En l'absence d'accord, la procédure de conciliation prend fin.
Dès lors que la procédure de conciliation est déclenchée, les créanciers ne peuvent plus demander le redressement ou la liquidation de l'entreprise.
Constat d'accord de conciliation
L'accord de conciliation peut prévoir les points suivants :
Délais de paiement pour les dettes de l'entrepreneur
Remises de dettes
Remises des intérêts et pénalités de retard
Une fois qu'un accord a été trouvé, les créanciers et l'entreprise en difficulté peuvent demander au président du tribunal de constater leur accord. Cette constatation permet de donner force exécutoire à l'accord, c'est-à-dire qu'il peut être appliqué par les parties.
Les créanciers qui ont signé cet accord ne peuvent pas obtenir le paiement de leurs créances auprès de l'entreprise en difficulté.
À savoir
la constatation de l'accord n'est pas publiée.
Si l'accord constaté n'est pas respecté par les parties, le tribunal saisi par le créancier ou l'entreprise peut prononcer l'annulation de cet accord.
Homologation de l'accord de conciliation
Elle a lieu à la demande de l'entreprise en difficulté. Le tribunal homologue l'accord obtenu si toutes les conditions suivantes sont réunies :
L'entreprise en difficulté n'est pas en cessation des paiements ou l'accord conclu y met fin
Les termes de l'accord permettent d'assurer la pérennité de l'activité de l'entreprise
L'accord préserve les intérêts des créanciers non signataires
L'homologation permet aux créanciers ou partenaires qui apportent des fonds, des biens ou des services à l'entreprise dans le cadre de l'accord d'avoir une priorité de paiement dans le cas où l'entreprise ferait l'objet d'une sauvegarde, d'un redressement ou d'une liquidation judiciaire. De plus, ils ne pourront pas se voir imposer des délais de paiement.

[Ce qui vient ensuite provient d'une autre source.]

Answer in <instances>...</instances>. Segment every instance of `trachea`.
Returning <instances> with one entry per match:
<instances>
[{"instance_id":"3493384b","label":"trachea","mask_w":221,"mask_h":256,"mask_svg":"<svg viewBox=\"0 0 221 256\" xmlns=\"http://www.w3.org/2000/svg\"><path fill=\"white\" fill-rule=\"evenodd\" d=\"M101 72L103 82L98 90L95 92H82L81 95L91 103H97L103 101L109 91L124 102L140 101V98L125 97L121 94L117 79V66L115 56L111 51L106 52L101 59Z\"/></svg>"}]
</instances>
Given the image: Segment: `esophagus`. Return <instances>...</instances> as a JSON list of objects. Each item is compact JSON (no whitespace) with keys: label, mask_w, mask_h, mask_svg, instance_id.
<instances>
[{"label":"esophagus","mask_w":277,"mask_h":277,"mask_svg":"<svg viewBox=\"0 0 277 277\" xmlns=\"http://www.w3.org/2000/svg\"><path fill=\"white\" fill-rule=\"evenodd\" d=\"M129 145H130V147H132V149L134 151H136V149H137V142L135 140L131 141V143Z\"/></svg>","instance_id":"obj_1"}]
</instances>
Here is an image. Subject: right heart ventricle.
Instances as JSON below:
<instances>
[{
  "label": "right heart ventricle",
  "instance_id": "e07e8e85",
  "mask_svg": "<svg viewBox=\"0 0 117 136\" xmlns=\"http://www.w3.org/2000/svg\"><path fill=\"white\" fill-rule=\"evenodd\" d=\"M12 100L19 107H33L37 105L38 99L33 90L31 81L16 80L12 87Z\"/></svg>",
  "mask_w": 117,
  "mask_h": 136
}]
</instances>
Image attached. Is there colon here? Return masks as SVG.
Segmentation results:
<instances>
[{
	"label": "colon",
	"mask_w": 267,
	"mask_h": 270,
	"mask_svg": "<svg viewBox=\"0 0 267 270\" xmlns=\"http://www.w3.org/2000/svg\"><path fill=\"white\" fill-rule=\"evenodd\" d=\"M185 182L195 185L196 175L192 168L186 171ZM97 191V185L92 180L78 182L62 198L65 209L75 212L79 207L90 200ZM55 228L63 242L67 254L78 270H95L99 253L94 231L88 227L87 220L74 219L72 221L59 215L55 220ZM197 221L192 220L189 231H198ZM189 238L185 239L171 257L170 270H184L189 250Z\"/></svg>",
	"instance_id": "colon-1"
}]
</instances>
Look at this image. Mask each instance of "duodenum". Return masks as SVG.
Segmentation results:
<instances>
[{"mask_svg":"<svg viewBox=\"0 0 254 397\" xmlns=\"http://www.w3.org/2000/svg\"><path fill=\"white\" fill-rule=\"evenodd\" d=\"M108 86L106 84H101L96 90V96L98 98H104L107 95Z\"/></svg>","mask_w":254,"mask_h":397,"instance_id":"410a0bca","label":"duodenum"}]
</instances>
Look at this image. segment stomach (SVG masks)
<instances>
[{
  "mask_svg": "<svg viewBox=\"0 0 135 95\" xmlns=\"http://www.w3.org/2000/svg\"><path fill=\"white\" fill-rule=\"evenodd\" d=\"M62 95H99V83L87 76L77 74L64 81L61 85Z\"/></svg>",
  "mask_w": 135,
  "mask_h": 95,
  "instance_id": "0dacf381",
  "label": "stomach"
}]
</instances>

Le jugement d'homologation est déposé au greffe du tribunal de commerce où tout intéressé peut en prendre connaissance. La procédure devient donc publique.
À savoir
lorsqu'il en existe un, le comité social et économique (CSE) est informé par l'entreprise en difficulté du contenu de l'accord lorsqu'elle demande l'homologation.
Fin de la procédure de conciliation
Si les créanciers ne sont pas parvenus à un accord, le conciliateur présente son rapport au président du tribunal. Celui-ci met fin à la mission du conciliateur et à la procédure de conciliation.
Un agriculteur dont l'exploitation rencontre des difficultés financières ou qui prévoit que son exploitation va en rencontrer peut utiliser la procédure du règlement amiable agricole.
Elle permet de demander au président du tribunal judiciaire dans le ressort duquel se trouve le siège de l'exploitation d'envisager la désignation d'un conciliateur.
Le conciliateur a pour mission de favoriser le règlement de la situation financière de l'exploitation agricole. Il a pour objectif qu'un accord amiable avec les principaux créanciers sur des délais de paiement ou des remises de dettes soit conclu.